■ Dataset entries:
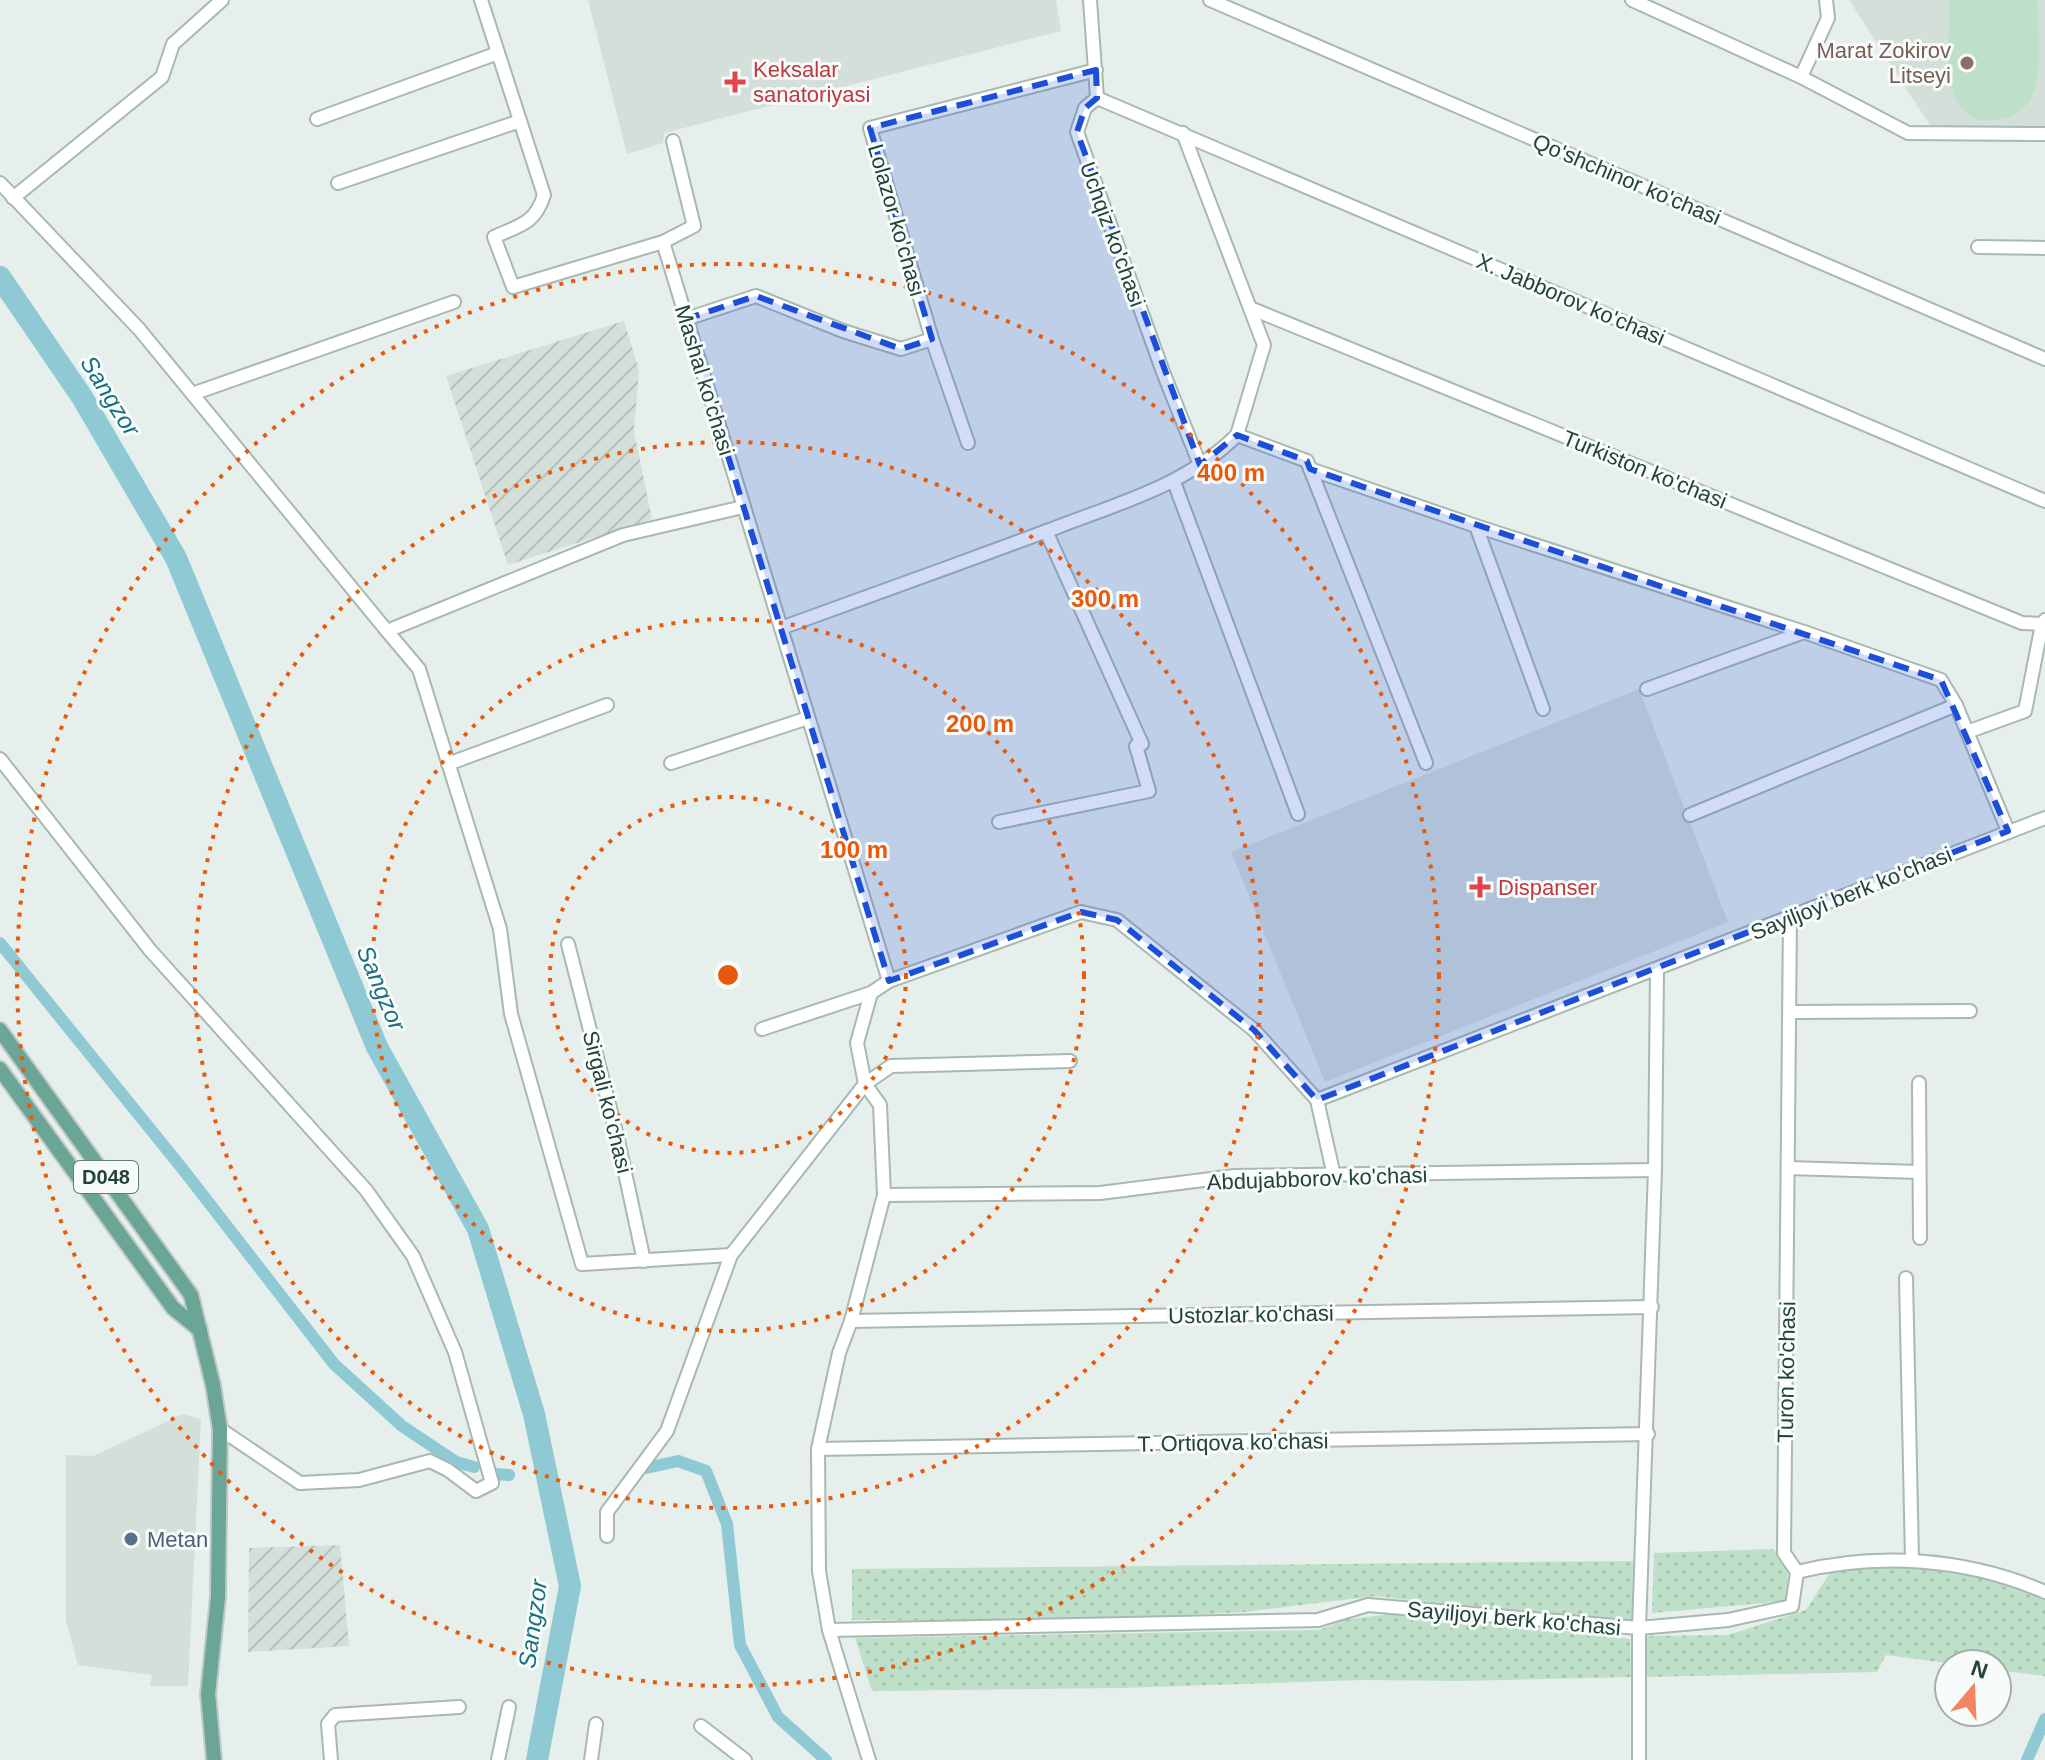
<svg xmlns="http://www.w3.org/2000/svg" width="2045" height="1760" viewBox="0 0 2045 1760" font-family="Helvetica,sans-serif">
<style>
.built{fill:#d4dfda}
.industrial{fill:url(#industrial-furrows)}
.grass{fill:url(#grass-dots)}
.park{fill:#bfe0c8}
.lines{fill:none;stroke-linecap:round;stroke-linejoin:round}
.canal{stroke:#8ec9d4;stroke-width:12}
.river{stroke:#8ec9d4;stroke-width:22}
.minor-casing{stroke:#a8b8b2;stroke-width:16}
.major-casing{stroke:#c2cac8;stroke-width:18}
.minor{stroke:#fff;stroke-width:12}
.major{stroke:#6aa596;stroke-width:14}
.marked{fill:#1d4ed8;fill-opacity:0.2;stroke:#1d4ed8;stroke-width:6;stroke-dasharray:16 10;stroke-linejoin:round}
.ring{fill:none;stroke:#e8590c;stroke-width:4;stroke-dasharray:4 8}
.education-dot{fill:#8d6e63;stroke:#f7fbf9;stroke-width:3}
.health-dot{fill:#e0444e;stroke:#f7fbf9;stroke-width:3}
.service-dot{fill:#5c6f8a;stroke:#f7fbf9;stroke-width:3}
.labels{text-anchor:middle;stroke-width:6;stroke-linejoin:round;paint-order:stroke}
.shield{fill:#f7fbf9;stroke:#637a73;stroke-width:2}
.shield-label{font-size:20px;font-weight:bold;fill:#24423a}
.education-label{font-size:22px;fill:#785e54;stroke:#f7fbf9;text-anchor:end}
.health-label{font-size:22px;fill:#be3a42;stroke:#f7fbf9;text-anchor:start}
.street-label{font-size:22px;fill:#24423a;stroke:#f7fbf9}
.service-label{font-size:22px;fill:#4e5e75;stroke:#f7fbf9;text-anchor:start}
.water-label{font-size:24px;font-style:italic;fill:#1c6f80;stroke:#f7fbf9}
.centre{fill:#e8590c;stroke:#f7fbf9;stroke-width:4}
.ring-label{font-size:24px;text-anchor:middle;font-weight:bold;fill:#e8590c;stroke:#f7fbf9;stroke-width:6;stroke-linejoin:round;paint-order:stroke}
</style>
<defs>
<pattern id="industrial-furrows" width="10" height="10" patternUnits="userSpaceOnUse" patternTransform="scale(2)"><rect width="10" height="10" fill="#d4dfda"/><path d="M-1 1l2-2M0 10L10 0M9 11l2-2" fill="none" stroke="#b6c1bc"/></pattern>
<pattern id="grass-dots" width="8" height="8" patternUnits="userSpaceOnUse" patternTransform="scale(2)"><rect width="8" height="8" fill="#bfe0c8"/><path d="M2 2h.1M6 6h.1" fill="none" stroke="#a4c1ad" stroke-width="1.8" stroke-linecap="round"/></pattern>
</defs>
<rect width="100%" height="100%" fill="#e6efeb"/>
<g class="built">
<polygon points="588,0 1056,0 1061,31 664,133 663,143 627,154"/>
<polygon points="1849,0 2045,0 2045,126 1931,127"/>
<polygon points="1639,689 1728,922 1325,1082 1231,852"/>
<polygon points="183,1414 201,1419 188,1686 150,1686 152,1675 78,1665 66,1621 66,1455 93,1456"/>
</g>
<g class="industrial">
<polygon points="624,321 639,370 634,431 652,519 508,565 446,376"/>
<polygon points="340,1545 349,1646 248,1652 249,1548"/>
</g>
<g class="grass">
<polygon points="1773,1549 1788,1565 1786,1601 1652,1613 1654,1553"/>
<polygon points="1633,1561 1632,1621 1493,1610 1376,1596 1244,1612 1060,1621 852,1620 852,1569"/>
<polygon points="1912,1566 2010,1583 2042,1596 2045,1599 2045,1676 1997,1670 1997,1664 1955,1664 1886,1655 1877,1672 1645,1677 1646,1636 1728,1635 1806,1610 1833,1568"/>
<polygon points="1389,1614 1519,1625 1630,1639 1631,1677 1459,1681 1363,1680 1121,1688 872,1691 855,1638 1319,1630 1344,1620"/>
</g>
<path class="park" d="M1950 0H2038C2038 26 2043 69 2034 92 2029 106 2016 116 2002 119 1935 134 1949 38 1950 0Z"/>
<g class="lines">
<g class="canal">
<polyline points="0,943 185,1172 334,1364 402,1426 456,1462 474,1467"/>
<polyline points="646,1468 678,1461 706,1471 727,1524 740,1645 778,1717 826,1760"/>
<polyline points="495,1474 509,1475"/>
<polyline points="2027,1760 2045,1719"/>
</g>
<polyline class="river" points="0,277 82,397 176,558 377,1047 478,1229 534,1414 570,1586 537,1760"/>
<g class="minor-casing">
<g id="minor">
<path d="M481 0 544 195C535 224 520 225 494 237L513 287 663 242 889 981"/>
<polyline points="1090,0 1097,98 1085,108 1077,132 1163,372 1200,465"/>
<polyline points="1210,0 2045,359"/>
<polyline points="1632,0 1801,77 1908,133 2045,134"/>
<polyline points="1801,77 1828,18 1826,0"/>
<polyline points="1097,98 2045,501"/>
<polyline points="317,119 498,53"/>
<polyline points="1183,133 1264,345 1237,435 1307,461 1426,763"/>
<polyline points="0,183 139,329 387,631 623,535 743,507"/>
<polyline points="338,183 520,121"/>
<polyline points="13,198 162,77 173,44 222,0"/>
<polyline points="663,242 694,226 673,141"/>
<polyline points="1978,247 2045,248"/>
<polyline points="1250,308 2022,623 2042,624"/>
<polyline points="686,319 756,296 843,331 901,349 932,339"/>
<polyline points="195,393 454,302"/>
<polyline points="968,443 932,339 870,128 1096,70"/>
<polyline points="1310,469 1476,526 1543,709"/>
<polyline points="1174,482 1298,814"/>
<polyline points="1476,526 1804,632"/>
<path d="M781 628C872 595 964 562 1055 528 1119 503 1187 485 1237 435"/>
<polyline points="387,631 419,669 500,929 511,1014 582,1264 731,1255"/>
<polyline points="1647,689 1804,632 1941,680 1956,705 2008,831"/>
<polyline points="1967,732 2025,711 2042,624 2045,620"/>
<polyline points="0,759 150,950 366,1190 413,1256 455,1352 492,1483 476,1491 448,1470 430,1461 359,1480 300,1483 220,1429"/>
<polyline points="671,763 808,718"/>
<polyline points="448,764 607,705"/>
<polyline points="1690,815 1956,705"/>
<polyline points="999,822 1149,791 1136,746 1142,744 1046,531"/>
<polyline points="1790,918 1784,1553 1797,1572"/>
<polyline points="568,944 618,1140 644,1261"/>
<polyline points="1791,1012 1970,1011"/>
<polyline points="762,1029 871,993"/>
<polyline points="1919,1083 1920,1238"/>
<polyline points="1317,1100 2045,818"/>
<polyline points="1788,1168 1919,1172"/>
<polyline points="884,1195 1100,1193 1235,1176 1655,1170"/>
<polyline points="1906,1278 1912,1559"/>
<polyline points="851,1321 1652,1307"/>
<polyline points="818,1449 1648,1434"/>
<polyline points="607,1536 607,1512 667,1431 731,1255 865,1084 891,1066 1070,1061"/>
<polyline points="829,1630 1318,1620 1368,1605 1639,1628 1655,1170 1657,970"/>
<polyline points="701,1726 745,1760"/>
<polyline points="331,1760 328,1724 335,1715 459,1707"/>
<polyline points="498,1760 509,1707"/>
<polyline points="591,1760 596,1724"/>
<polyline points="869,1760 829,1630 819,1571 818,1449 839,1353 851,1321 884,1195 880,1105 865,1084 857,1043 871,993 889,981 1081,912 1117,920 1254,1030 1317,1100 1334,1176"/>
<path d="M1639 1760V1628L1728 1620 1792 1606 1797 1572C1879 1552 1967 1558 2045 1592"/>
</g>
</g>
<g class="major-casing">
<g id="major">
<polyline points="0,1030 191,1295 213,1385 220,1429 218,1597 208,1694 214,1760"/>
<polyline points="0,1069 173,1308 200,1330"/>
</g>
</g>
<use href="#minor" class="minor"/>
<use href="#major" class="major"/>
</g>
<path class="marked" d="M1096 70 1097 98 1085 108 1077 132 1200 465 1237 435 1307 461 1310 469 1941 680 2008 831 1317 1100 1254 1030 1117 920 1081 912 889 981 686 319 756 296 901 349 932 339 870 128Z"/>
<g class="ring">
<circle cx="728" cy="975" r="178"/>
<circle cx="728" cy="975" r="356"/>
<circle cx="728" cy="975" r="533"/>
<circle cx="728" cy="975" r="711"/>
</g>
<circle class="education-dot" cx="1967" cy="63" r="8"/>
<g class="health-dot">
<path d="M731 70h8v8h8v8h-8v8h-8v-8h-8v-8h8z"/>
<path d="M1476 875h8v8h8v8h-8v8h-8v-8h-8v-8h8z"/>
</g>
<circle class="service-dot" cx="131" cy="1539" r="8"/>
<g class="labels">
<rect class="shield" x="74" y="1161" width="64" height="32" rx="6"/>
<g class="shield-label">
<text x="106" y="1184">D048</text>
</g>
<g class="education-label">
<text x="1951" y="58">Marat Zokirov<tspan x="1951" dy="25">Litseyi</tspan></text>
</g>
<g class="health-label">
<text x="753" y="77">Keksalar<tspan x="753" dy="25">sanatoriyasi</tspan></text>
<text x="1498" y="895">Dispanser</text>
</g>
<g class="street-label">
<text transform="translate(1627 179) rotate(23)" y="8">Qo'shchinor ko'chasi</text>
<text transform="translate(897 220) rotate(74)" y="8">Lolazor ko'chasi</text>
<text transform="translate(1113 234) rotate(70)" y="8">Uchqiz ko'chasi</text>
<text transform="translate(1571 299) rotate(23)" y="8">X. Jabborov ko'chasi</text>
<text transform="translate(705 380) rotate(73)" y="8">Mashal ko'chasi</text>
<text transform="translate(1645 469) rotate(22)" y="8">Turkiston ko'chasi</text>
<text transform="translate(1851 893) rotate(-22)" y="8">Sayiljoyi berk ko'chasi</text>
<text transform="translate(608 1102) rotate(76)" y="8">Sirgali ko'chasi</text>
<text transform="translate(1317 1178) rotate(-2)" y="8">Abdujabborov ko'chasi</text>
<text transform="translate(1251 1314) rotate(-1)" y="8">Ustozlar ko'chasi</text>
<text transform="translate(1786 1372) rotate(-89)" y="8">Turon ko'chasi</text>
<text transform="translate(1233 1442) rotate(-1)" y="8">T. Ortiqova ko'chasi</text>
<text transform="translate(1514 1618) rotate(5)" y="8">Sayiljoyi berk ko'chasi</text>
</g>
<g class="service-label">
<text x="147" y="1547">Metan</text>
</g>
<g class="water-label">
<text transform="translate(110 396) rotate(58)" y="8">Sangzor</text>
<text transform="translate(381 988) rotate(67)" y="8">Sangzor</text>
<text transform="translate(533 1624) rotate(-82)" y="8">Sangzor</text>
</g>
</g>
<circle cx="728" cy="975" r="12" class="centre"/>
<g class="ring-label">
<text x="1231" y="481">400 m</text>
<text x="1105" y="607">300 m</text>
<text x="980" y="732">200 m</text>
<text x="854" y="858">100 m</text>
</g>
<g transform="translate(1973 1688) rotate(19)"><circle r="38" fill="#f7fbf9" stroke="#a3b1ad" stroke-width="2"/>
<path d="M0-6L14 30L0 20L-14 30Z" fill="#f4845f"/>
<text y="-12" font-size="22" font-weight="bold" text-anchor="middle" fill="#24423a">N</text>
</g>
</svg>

■ Your task:
Pull every line with "lines" from the records.

■ Solution to this task:
.lines{fill:none;stroke-linecap:round;stroke-linejoin:round}
<g class="lines">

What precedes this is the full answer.